Aim of the task: Copy each line of the rows below character for character, and leave the pictures out of your answer.

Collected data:
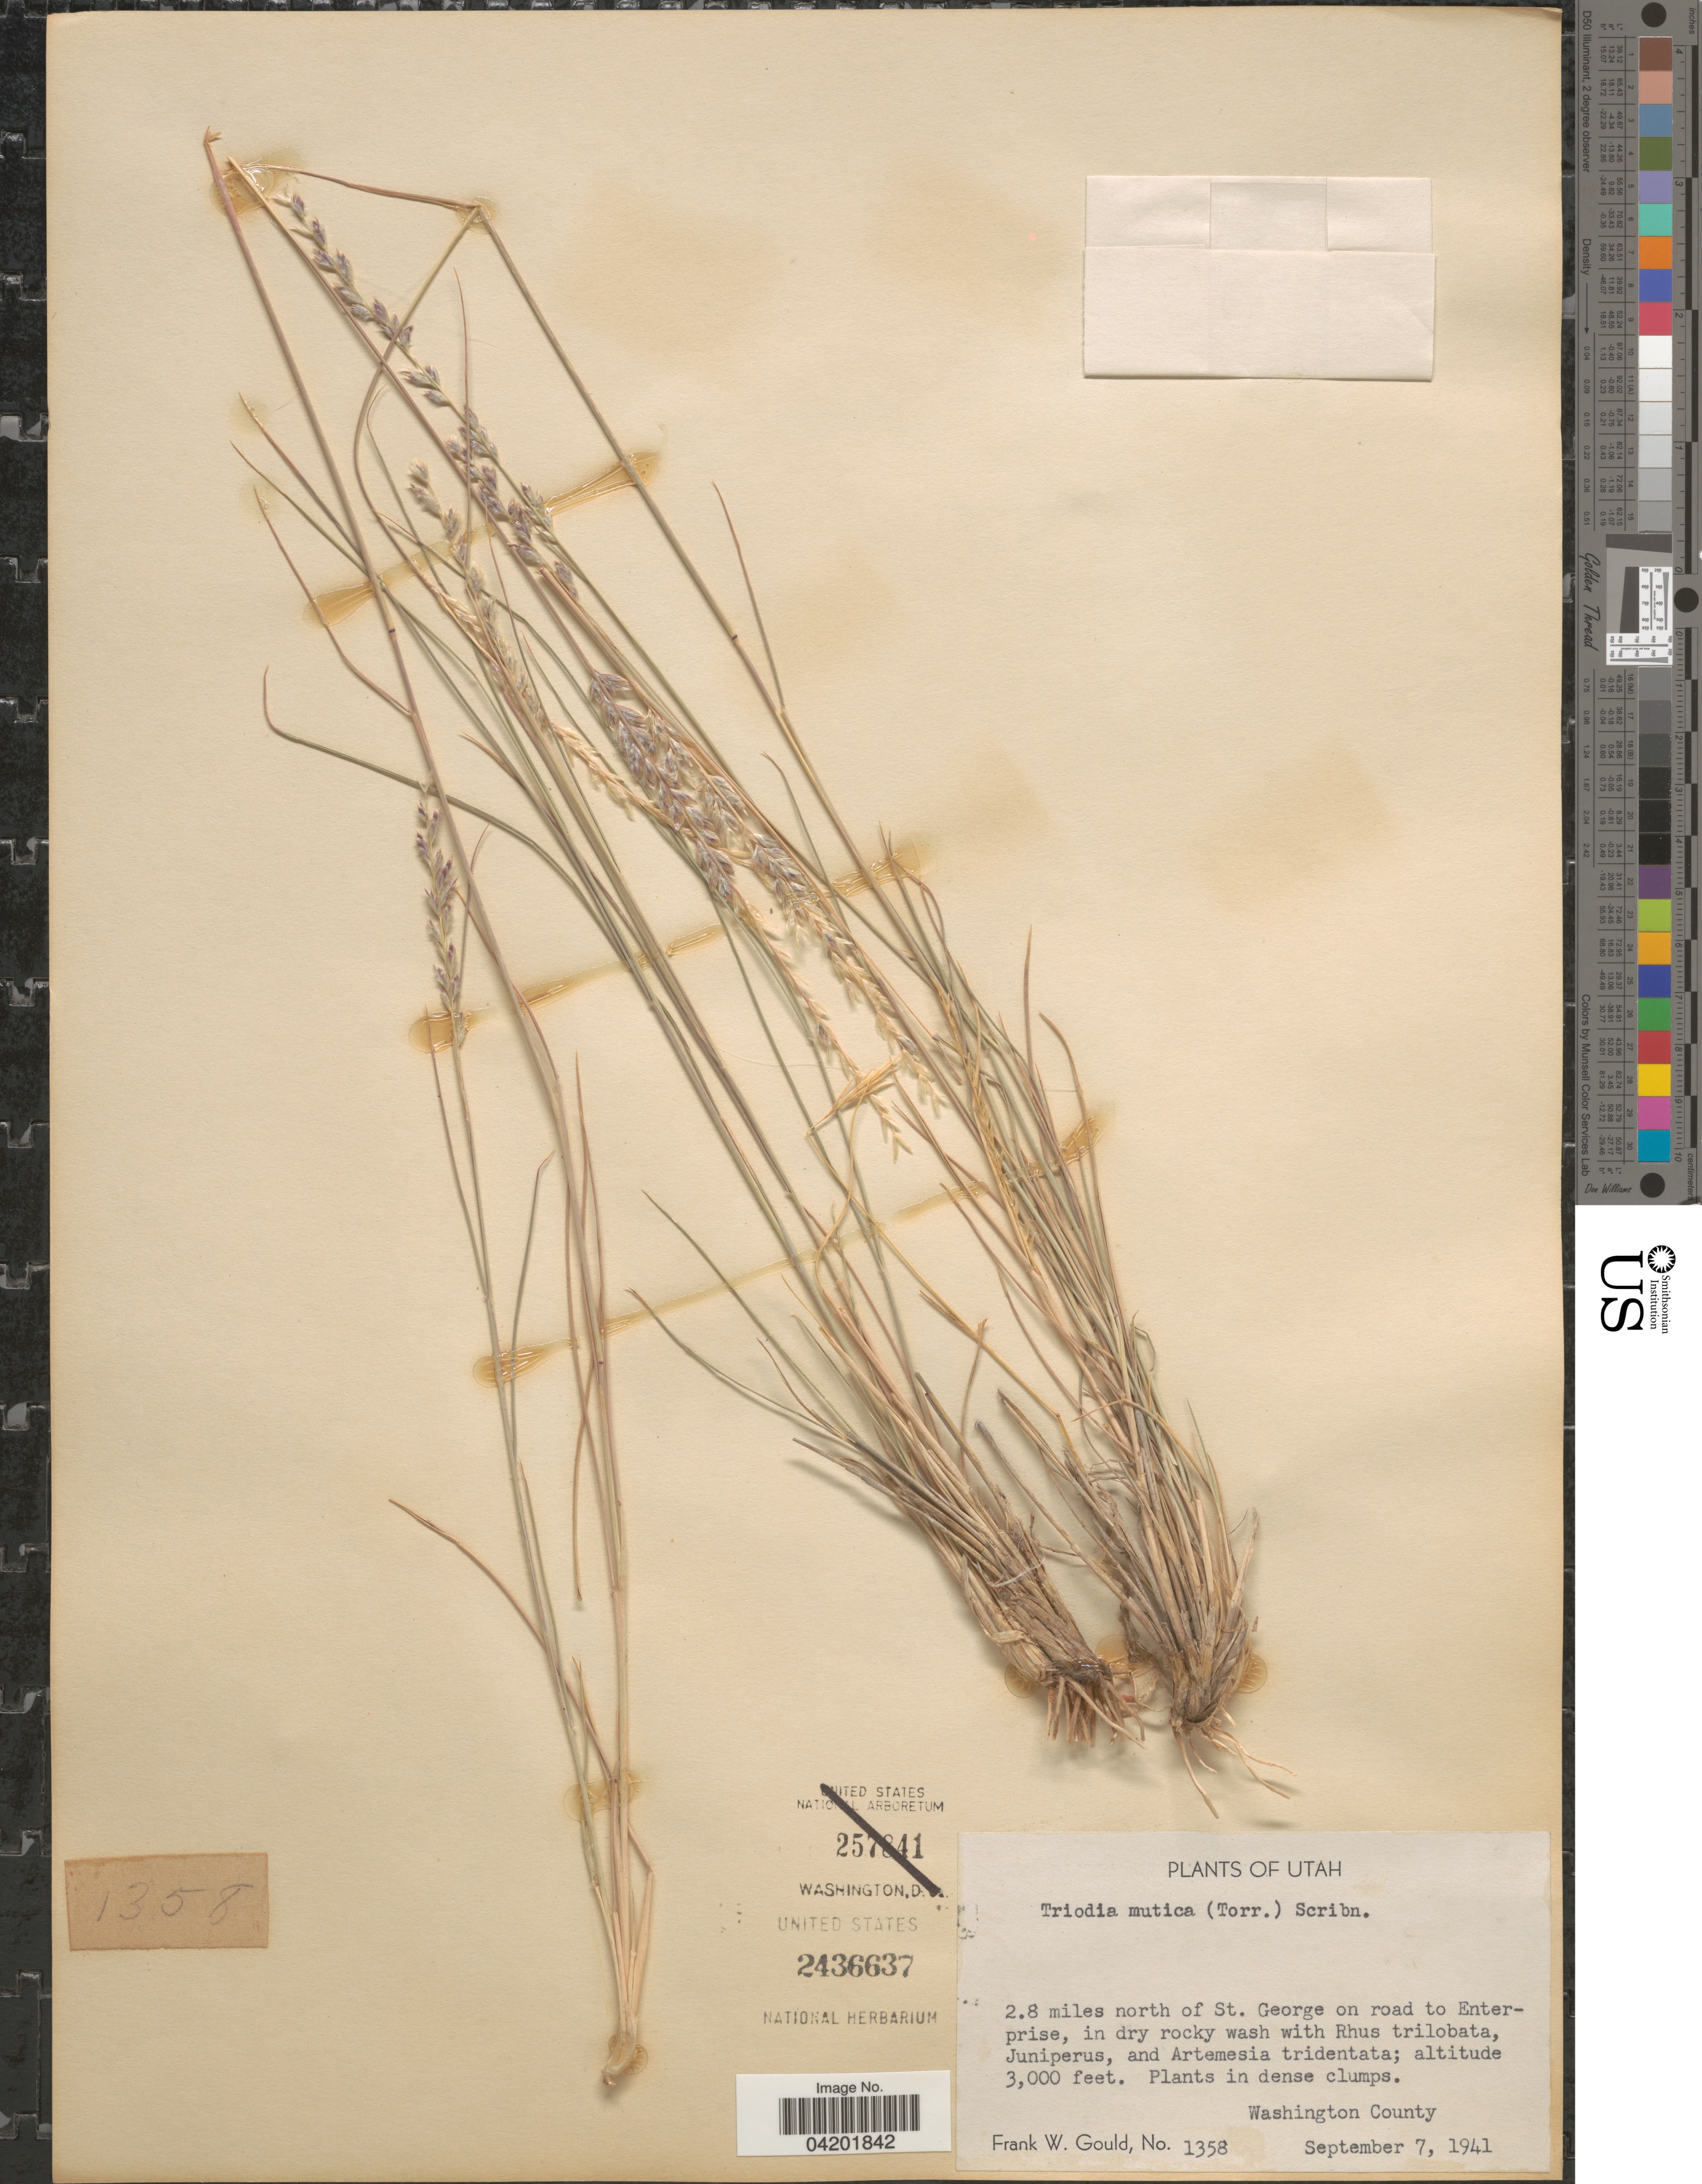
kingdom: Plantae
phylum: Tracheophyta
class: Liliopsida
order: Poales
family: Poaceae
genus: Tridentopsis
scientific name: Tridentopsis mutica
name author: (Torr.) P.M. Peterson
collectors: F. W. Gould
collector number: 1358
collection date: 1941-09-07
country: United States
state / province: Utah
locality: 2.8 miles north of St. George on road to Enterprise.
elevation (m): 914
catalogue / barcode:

Answer:
kingdom: Plantae
phylum: Tracheophyta
class: Liliopsida
order: Poales
family: Poaceae
genus: Tridentopsis
scientific name: Tridentopsis mutica
name author: (Torr.) P.M. Peterson
collectors: F. W. Gould
collector number: 1358
collection date: 1941-09-07
country: United States
state / province: Utah
locality: 2.8 miles north of St. George on road to Enterprise.
elevation (m): 914
catalogue / barcode:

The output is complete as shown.